Efficient Local Feature Encoding for Human Action Recognition with Approximate Sparse Coding

Yu WANG  Jien KATO  

IEICE TRANSACTIONS on Information and Systems   Vol.E99-D   No.4   pp.1212-1220
Publication Date: 2016/04/01
Online ISSN: 1745-1361
DOI: 10.1587/transinf.2015EDP7333
Type of Manuscript: PAPER
Category: Image Recognition, Computer Vision
approximate sparse coding,  sparse coding,  approximate nearest neighbour,  local feature encoding,  action recognition,  

Full Text: PDF(615.1KB)>>
Buy this Article

Local spatio-temporal features are popular in the human action recognition task. In practice, they are usually coupled with a feature encoding approach, which helps to obtain the video-level vector representations that can be used in learning and recognition.

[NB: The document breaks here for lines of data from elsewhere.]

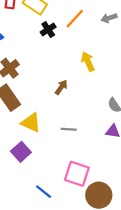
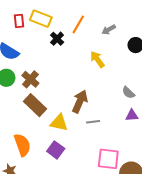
gray arrow: (109, 18) -> (109, 30), moved
brown arrow: (61, 87) -> (80, 101), moved, size x1.6

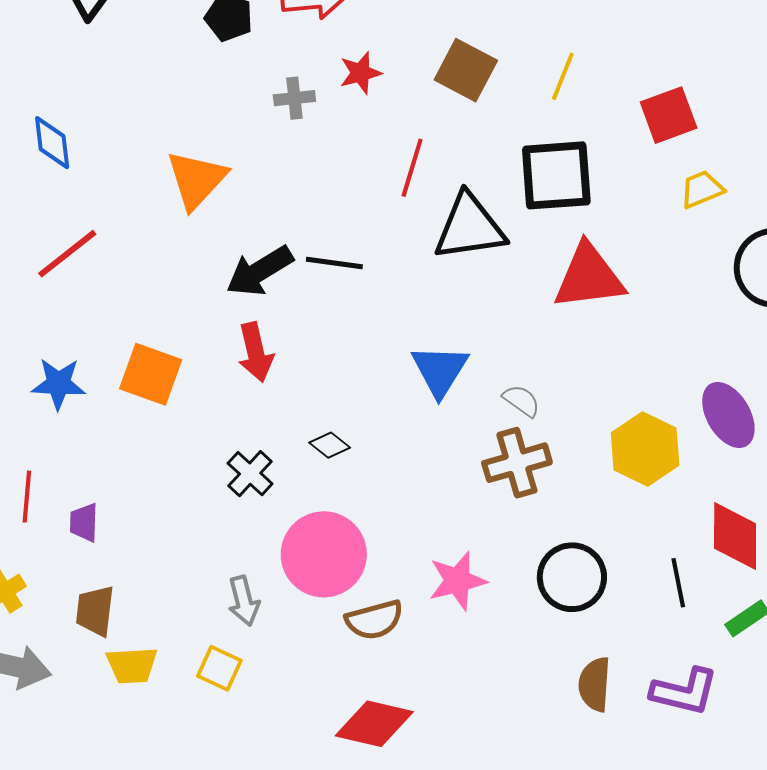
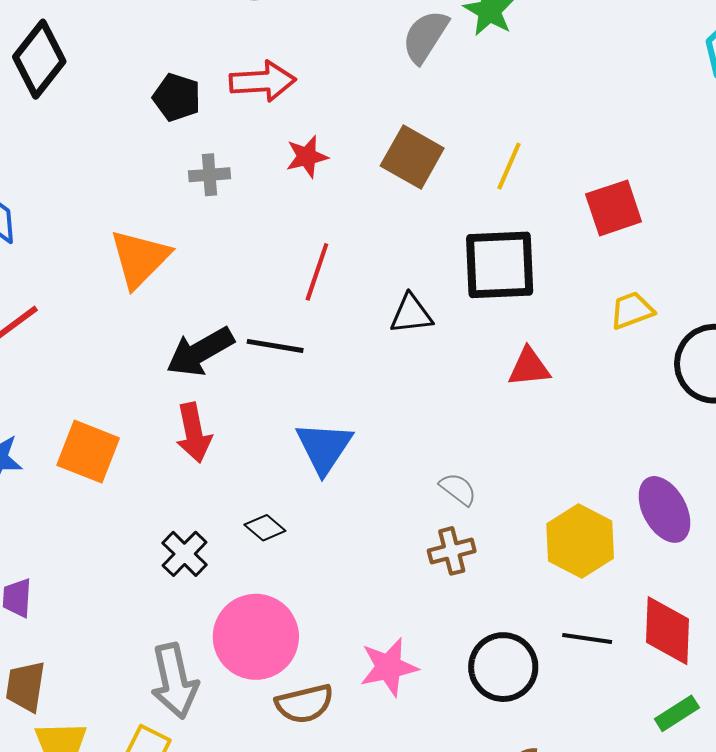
gray cross: (294, 98) -> (209, 175), moved
red line: (412, 168) -> (317, 272), moved
yellow trapezoid: (702, 189) -> (632, 310), moved
black triangle: (470, 227) -> (411, 314), size x0.6
red triangle: (589, 277) -> (529, 367), size x0.6
blue triangle: (440, 370) -> (324, 447), moved
brown cross: (517, 463) -> (452, 551), size x0.7
black line: (678, 583) -> (587, 638), moved, turned -72
gray arrow: (244, 601) -> (174, 681), size x1.5

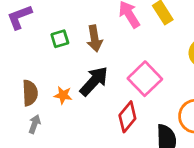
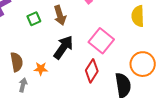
orange star: (63, 95) -> (41, 69), moved

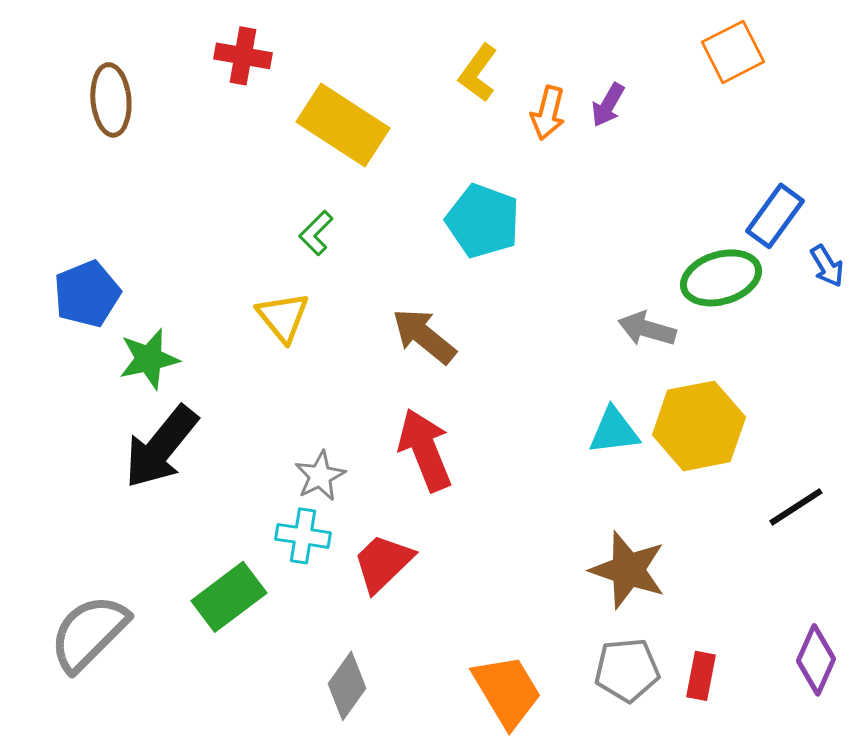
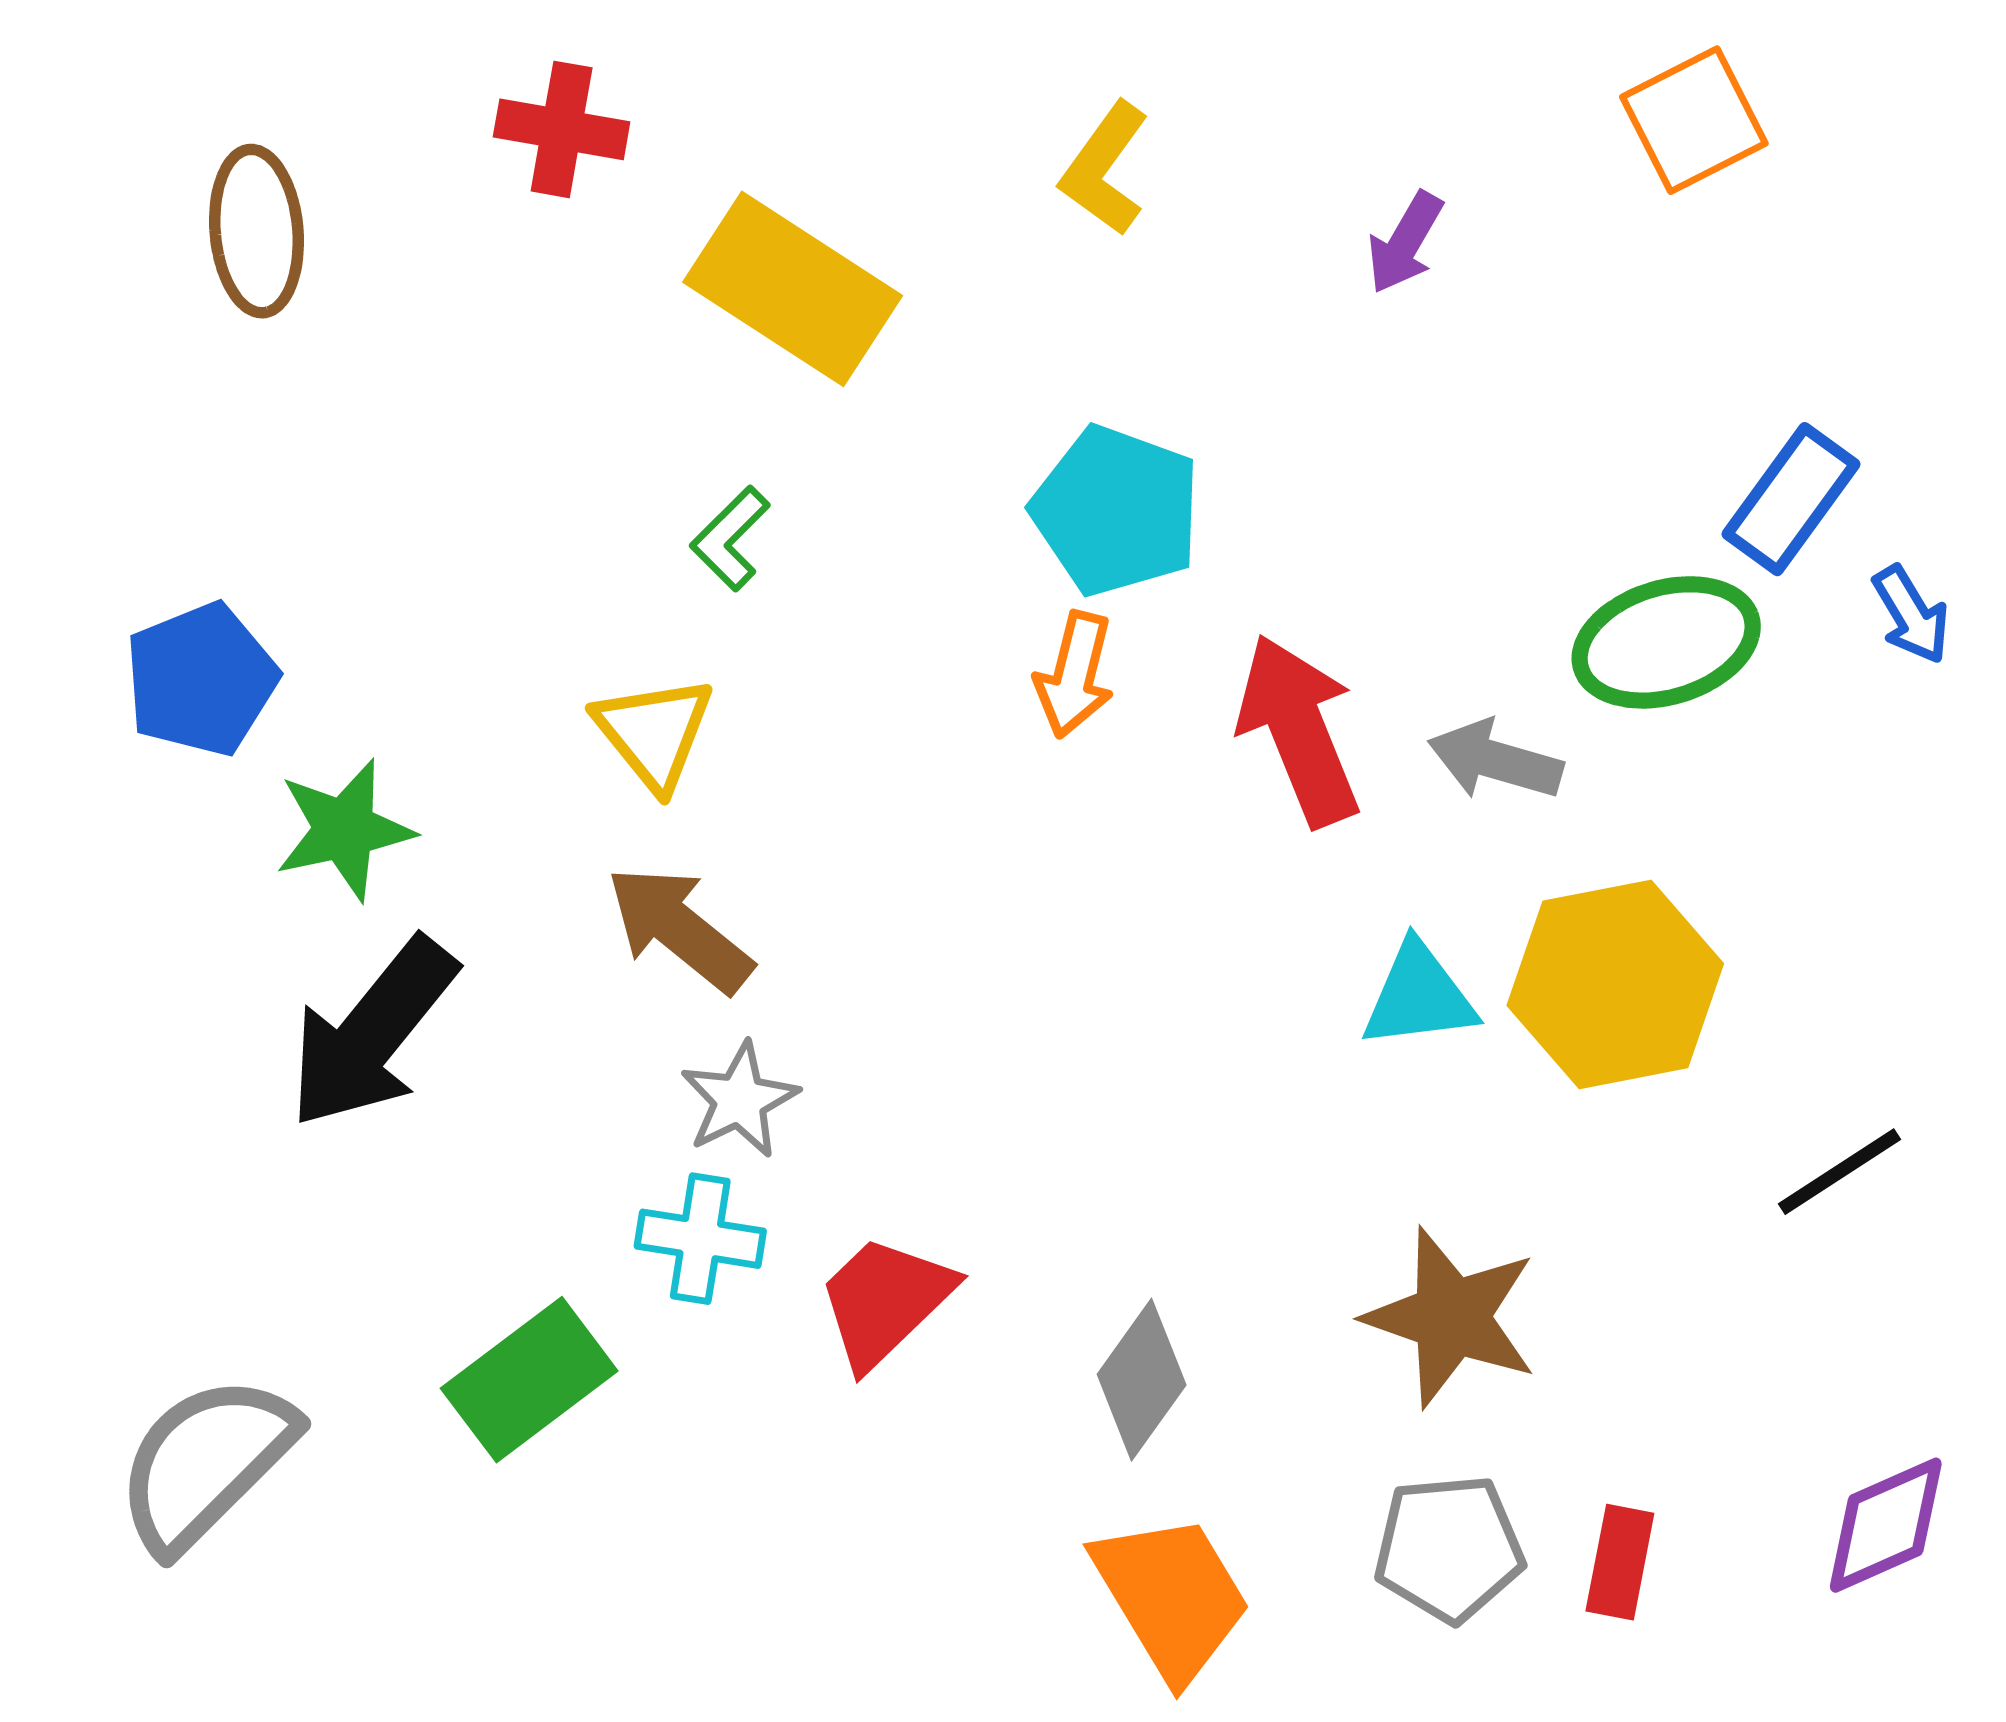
orange arrow: (548, 113) -> (1075, 675), moved
brown arrow: (424, 336) -> (679, 929), moved
red arrow: (425, 450) -> (1299, 730), moved
purple diamond: (816, 660) -> (1886, 1525), turned 42
gray diamond: (347, 686) -> (1142, 1380), moved

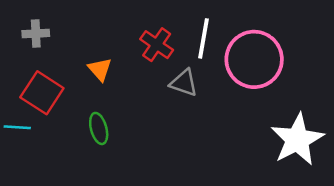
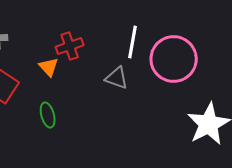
red cross: (157, 45) -> (70, 46), moved, turned 36

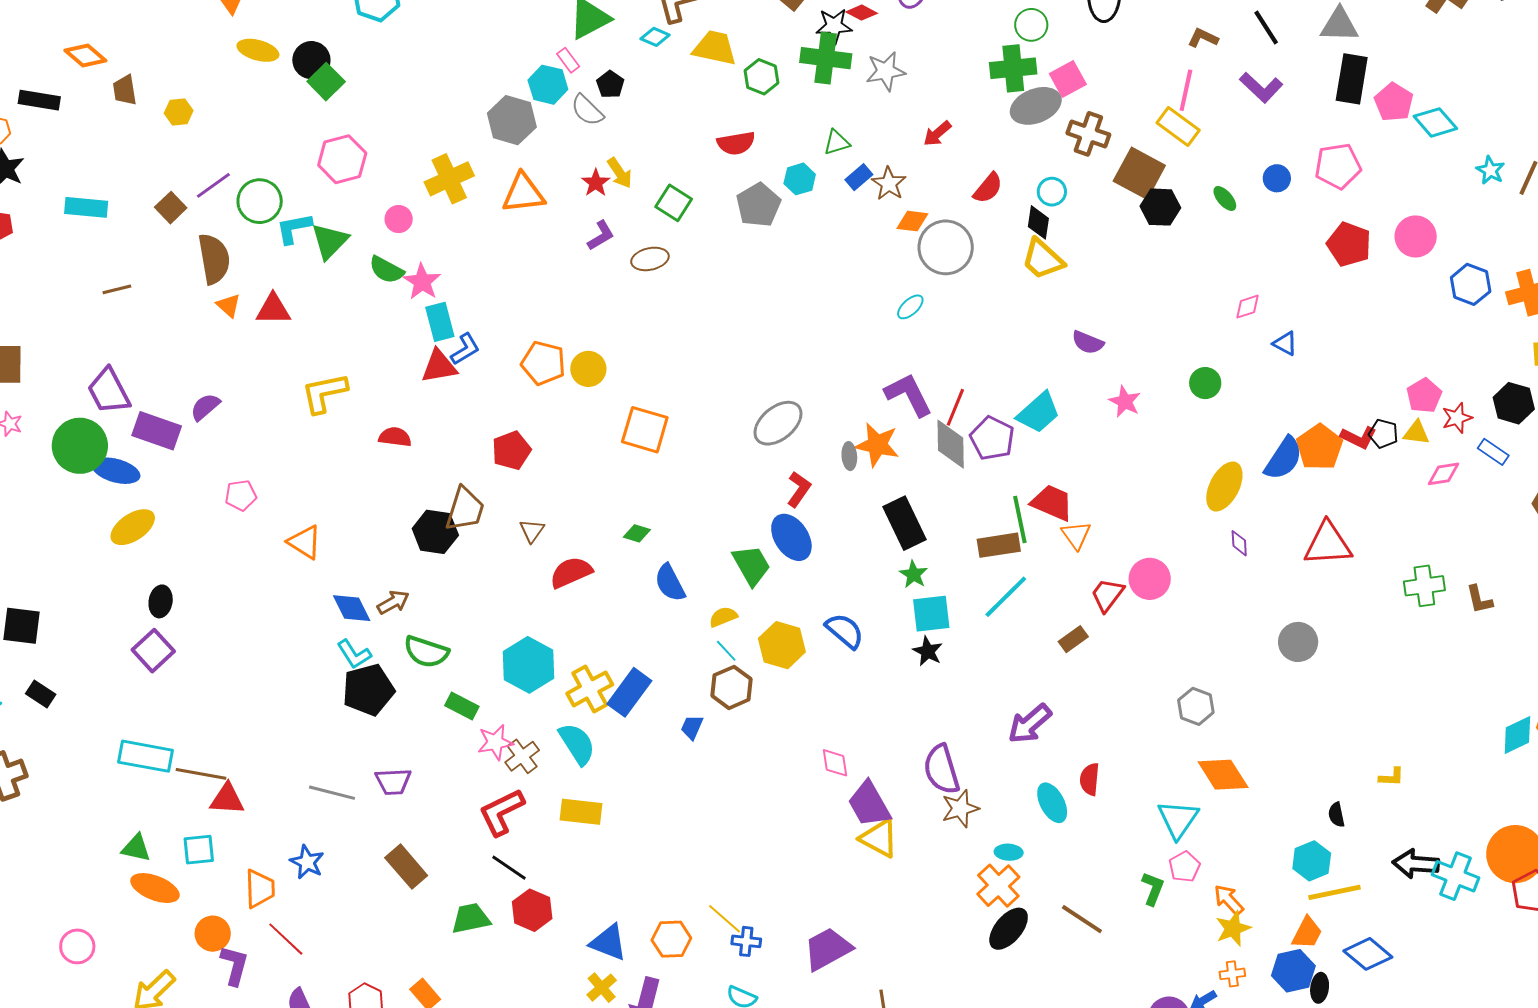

In this paper, we present an efficient local feature encoding approach, which is called Approximate Sparse Coding (ASC). ASC computes the sparse codes for a large collection of prototype local feature descriptors in the off-line learning phase using Sparse Coding (SC) and look up the nearest prototype's precomputed sparse code for each to-be-encoded local feature in the encoding phase using Approximate Nearest Neighbour (ANN) search. It shares the low dimensionality of SC and the high speed of ANN, which are both desired properties for a local feature encoding approach. ASC has been excessively evaluated on the KTH dataset and the HMDB51 dataset. We confirmed that it is able to encode large quantity of local video features into discriminative low dimensional representations efficiently.